--- LISTED RECORDS Enclosed Below ---

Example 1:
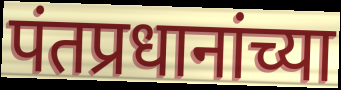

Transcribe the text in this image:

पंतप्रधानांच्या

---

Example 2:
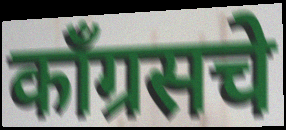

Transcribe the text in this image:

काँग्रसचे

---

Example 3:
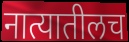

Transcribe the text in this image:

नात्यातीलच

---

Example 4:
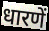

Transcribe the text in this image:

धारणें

--- End of Enclosed LISTED RECORDS ---
--- LISTED RECORDS Enclosed Below ---

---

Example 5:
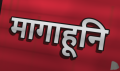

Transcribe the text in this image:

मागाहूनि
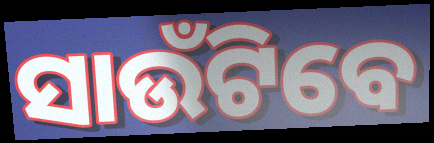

--- End of Enclosed LISTED RECORDS ---

YOUR INSTRUCTIONS → Check each line of the material for "Example". Copy the ones that have it.

ANSWER TO THIS PROBLEM →
Example 1:
Example 2:
Example 3:
Example 4:
Example 5:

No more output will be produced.